Tricuspid Valve Replacement: Mechanical or Biological Prostheses? A Systematic Review and Meta-Analysis

Background: Tricuspid valve replacement (TVR) is seldom performed in cardiac valve surgery, and there currently are no clinical guidelines as to which type of prostheses is better in tricuspid valve position. This meta-analysis was performed to compare the results of mechanical and biological prostheses for TVR. Methods: We searched the Pubmed, Cochrane, and Embase clinical trial databases to collect all related studies published from January 1, 2000 to July 31, 2020. A random-effects model was used to evaluate the odds ratios (OR) and its 95% confidence intervals (CI) of time-to-event related effects of the surgical procedures; every study’s quality was evaluated by the Newcastle-Ottawa Scale (NOS).

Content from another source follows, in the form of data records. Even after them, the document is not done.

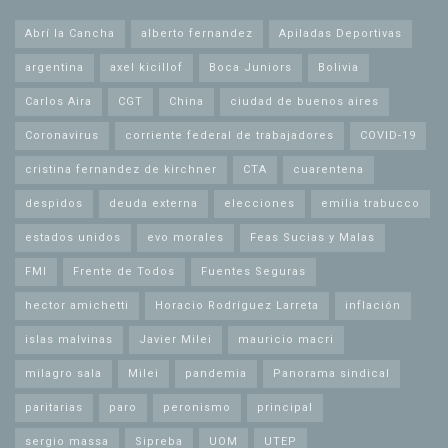
Abrí la Cancha
alberto fernandez
Apiladas Deportivas
argentina
axel kicillof
Boca Juniors
Bolivia
Carlos Aira
CGT
China
ciudad de buenos aires
Coronavirus
corriente federal de trabajadores
COVID-19
cristina fernandez de kirchner
CTA
cuarentena
despidos
deuda externa
elecciones
emilia trabucco
estados unidos
evo morales
Feas Sucias y Malas
FMI
Frente de Todos
Fuentes Seguras
hector amichetti
Horacio Rodríguez Larreta
inflación
islas malvinas
Javier Milei
mauricio macri
milagro sala
Milei
pandemia
Panorama sindical
paritarias
paro
peronismo
principal
sergio massa
Sipreba
UOM
UTEP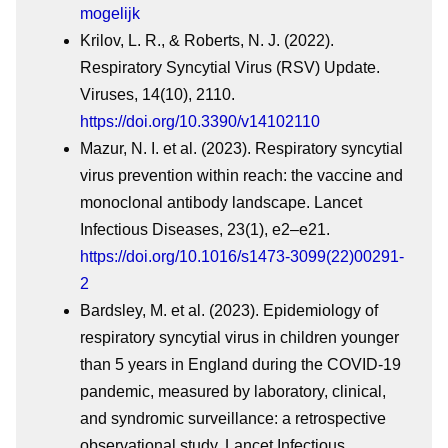
mogelijk
Krilov, L. R., & Roberts, N. J. (2022).
Respiratory Syncytial Virus (RSV) Update.
Viruses, 14(10), 2110.
https://doi.org/10.3390/v14102110
Mazur, N. I. et al. (2023). Respiratory syncytial
virus prevention within reach: the vaccine and
monoclonal antibody landscape. Lancet
Infectious Diseases, 23(1), e2–e21.
https://doi.org/10.1016/s1473-3099(22)00291-
2
Bardsley, M. et al. (2023). Epidemiology of
respiratory syncytial virus in children younger
than 5 years in England during the COVID-19
pandemic, measured by laboratory, clinical,
and syndromic surveillance: a retrospective
observational study. Lancet Infectious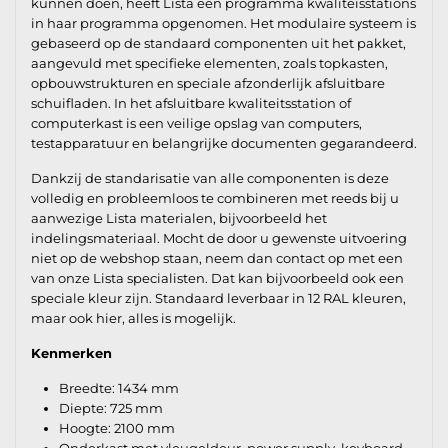
kunnen doen, heeft Lista een programma kwaliteisstations
in haar programma opgenomen. Het modulaire systeem is
gebaseerd op de standaard componenten uit het pakket,
aangevuld met specifieke elementen, zoals topkasten,
opbouwstrukturen en speciale afzonderlijk afsluitbare
schuifladen. In het afsluitbare kwaliteitsstation of
computerkast is een veilige opslag van computers,
testapparatuur en belangrijke documenten gegarandeerd.
Dankzij de standarisatie van alle componenten is deze
volledig en probleemloos te combineren met reeds bij u
aanwezige Lista materialen, bijvoorbeeld het
indelingsmateriaal. Mocht de door u gewenste uitvoering
niet op de webshop staan, neem dan contact op met een
van onze Lista specialisten. Dat kan bijvoorbeeld ook een
speciale kleur zijn. Standaard leverbaar in 12 RAL kleuren,
maar ook hier, alles is mogelijk.
Kenmerken
Breedte: 1434 mm
Diepte: 725 mm
Hoogte: 2100 mm
Onderkast met vleugeldeur, power supply, keyboard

Results: A total of 13 retrospective studies, including 1453 patients were analyzed. There were no statistically differences between mechanical and biological prostheses with respect to prosthetic valve failure [OR = 0.84, 95% CI(0.54, 1.28), P = .41], bleeding [OR = 0.84, 95% CI(0.54,1.28), P = .41], reoperation [OR = 1.02, 95% CI(0.58,1.78), P = .95], early mortality [OR = 1.35, 95% CI(0.82,2.25), P = .24] and long-time survival [OR = 1.09, 95% CI(0.70, 1.69), P = .70], but a significant difference can be seen in mechanical prostheses with a higher risk of thrombosis [OR = 0.17, 95% CI(0.05, 0.60), P = .006, I2 = 0%]. Conclusions: In tricuspid valve position, mechanical valve prostheses have a higher risk of thrombosis than biological prostheses, but no statistical differences between mechanical and biological prostheses with respect to prosthetic valve failure, bleeding, reoperation, early mortality, and long-term survival. The valve disease and patient’s age and risk factors are the most important considerations in the decision-making process. The more specific conclusion needs to be further proved by large-sample, multi-center, randomized, double-blind and control trials.